*Direction A*:
In the Bannockburn forum thread, what is the average nightly cost of the Temporary Holiday Sites?
*Direction B*:
Please resume the Bannockburn forum thread from the point where it stops.

*Excerpt*:
>>

# New member from Bannockburn



## CavityandLacey (Jun 2, 2015)

Hello,   I have just bought my first motorhome and returned from a week in wales on Caravanning and Camping club sites.  I quickly realised they don't suit me or my two spaniels who i walk off lead in the woods or on the beach.   I think wild camping is the way ahead for me, although I lost the will to live trying to find somewhere in Wales for our last night and drove home early.  

would joining as a full member and downloading the POI's to the sat nav be a good idea for me so that i can find some places to camp and let the dogs off their leads in appropriate places?

Any help or advice would be great as i would like to get away most weekends and I have a week off in august to sort out a trip.   I will mainly be staying in scotland. 

thanks


----------



## Sharon the Cat (Jun 2, 2015)

The membership is worth every penny. You will get access to the POIs of which there are plenty.
Had you had the POIs when in Wales you wouldn't have been disappointed.
Go mad, spend the money! You won't look back.


----------



## maingate (Jun 2, 2015)

Have a look at the C&CC THS (Temporary Holiday Sites). We have 5 dogs and use them as there are usually good dog walking areas nearby. We have been to 3 on this trip. Montrose (old airfield, brilliant for the dogs), Bridge of Allan (good dog walk by the river) and now at Peebles (again, no problem with the dogs). We have also wilded but it is nice to have a few days in one place and meet up with friends. They average around £7 - £8 a night and are more informal than proper sites (unless run by the BCC {British Caravanners Club section}). :lol-061:


----------



## Jimhunterj4 (Jun 2, 2015)

You won't regret joining mate the poi's are a godsend, go ahead just do it, all your needs for you and your dog will be sorted


----------



## Deleted member 21686 (Jun 2, 2015)

Welcome to the forum.
There are many many places in Wales to park up free.


----------



## phillybarbour (Jun 2, 2015)

Hi and welcome to the site, best £20 you'll spend this year if you want to wil and you decide to join.


----------



## CavityandLacey (Jun 2, 2015)

*Thank you*

Thank you everyone for each of your replies - full membership seems to be the way ahead but I will also look at the Temp sites with the caravan club as i have a 12 month membership which i thought was going in the bin


----------



## Jimhunterj4 (Jun 3, 2015)

<<

*Supplied data*:
>>

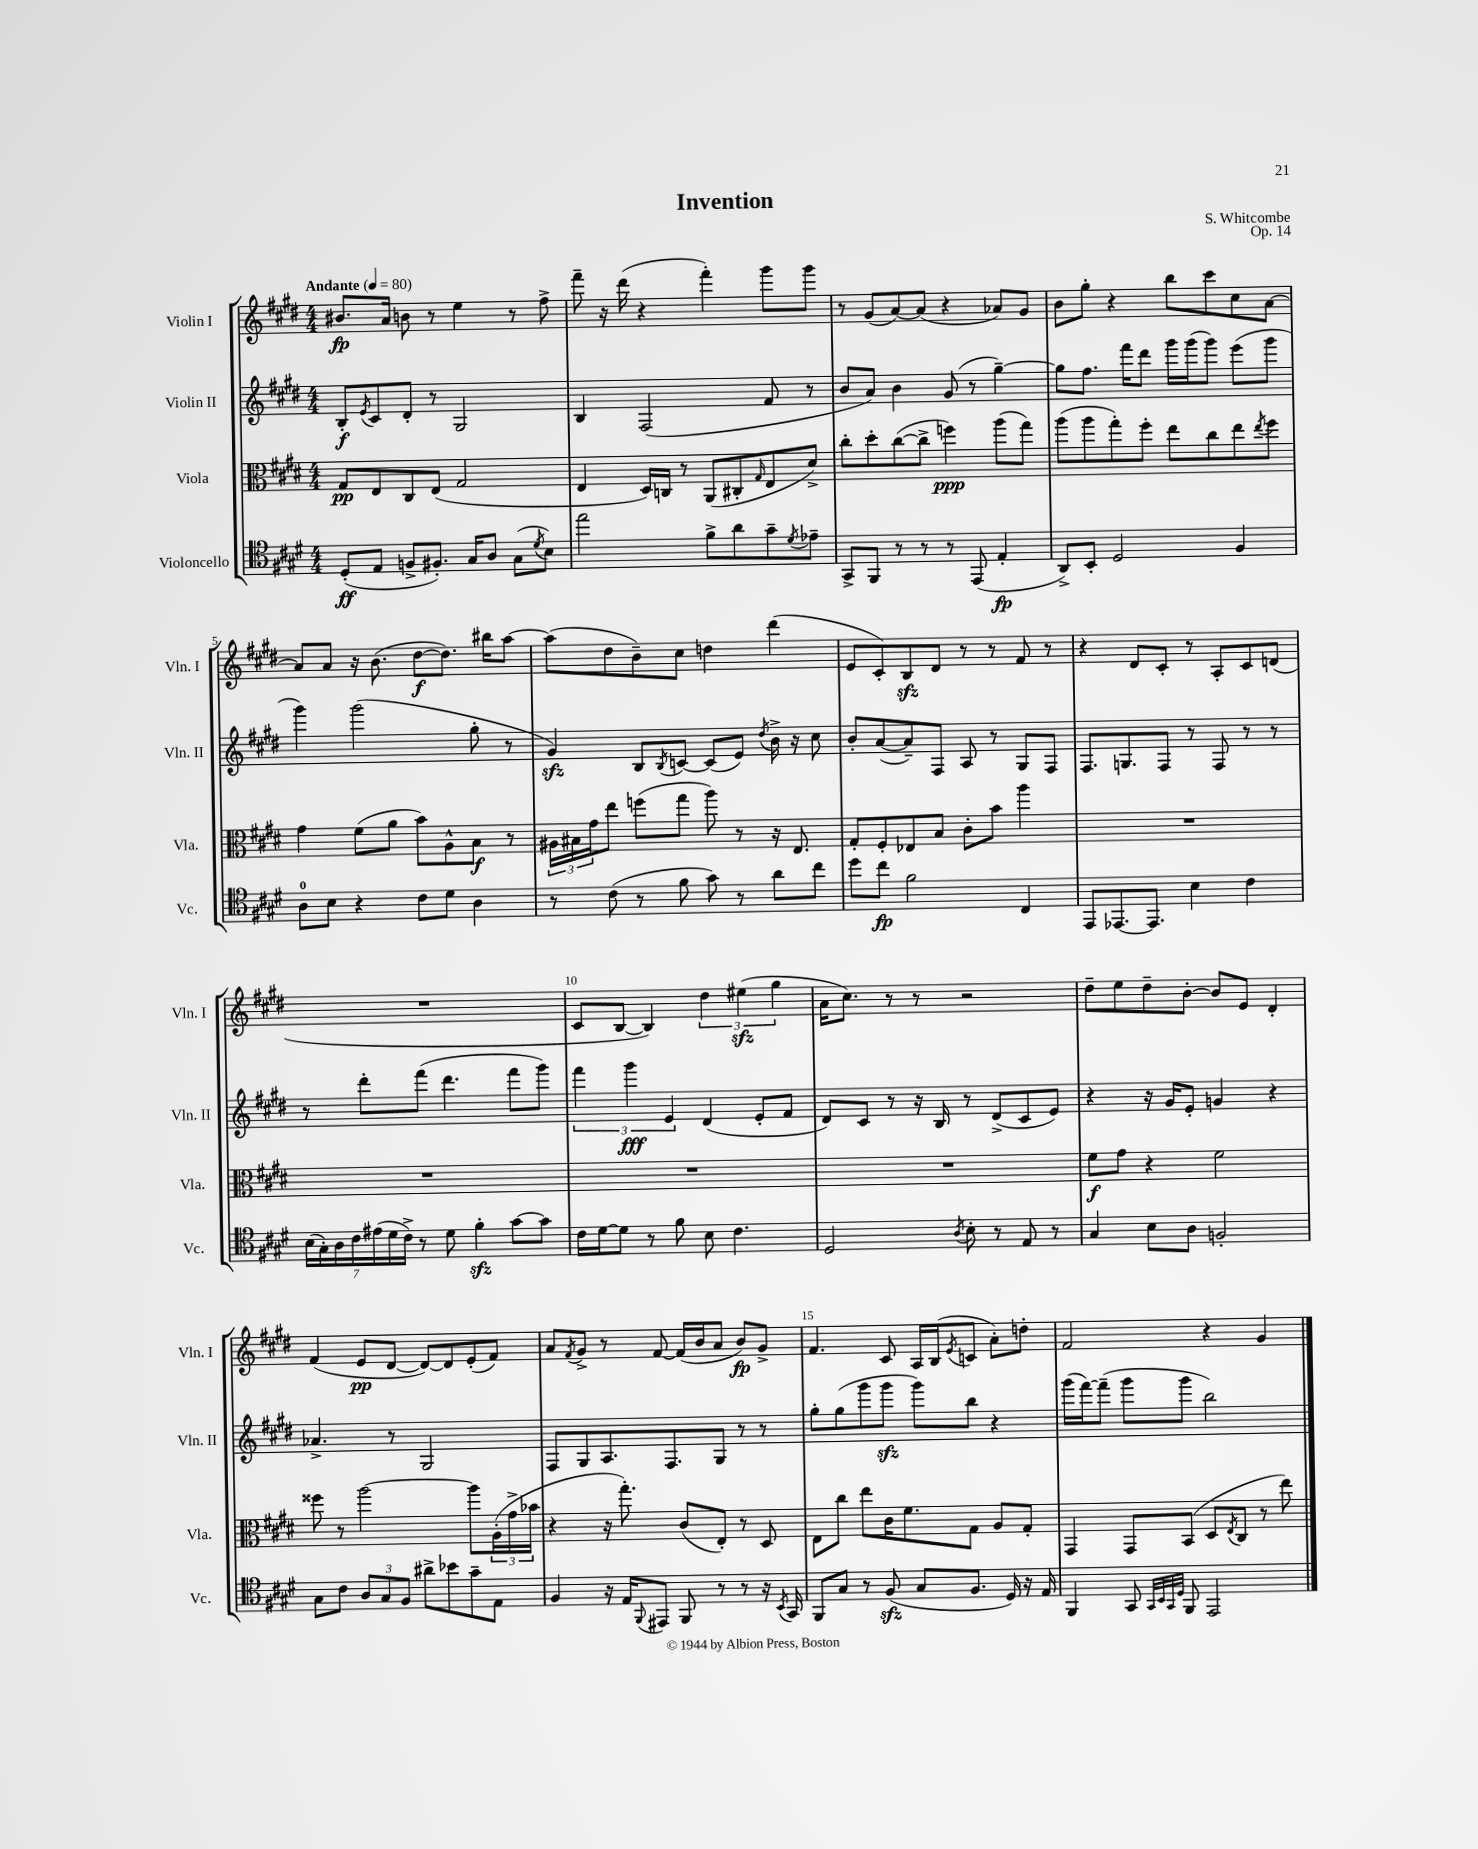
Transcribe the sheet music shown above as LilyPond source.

<<

*Exercise response A*:
Around £7 to £8 a night.

*Exercise response B*:
I was 25 years member with the camping and caravan club until I joined here, direct debit cancelled 2 years ago, waste of fekin money, didn't get anything of use from them, discounts etc, my firsts weekend wilding saved me more in 2 nights than any discount from the ccc in 25 years, so go ahead you won't regret it


----------



## champstar (Jun 4, 2015)

Hi and welcome to the wonderful world of motorhoming. I live in Stirling and try to use my van as much as possible mainly wilding these days though I do use the occasional site now and then :scared:

If you are a member of the Camping and caravanning club then look at the DA meets and Temporary Holiday sites(THS). They are sometimes a hit or a miss but most of the ones in Scotland are friendly enough. I used to run a THS up at Benderloch near Oban. If you are new to this world they are a good way to meet people and get hints and tips. They are usually on a field somewhere with water and a toilet dump, basically nearly wilding.
There are also meets organised by this forum but not many in Scotland, The main regular one is up near Loch Ness about twice a year.
The area you are in is great for wilding as just a few minutes drive and you have some good places on tap.

We have a dog too and really like the west coast as there are some fantastic places you can take your dog.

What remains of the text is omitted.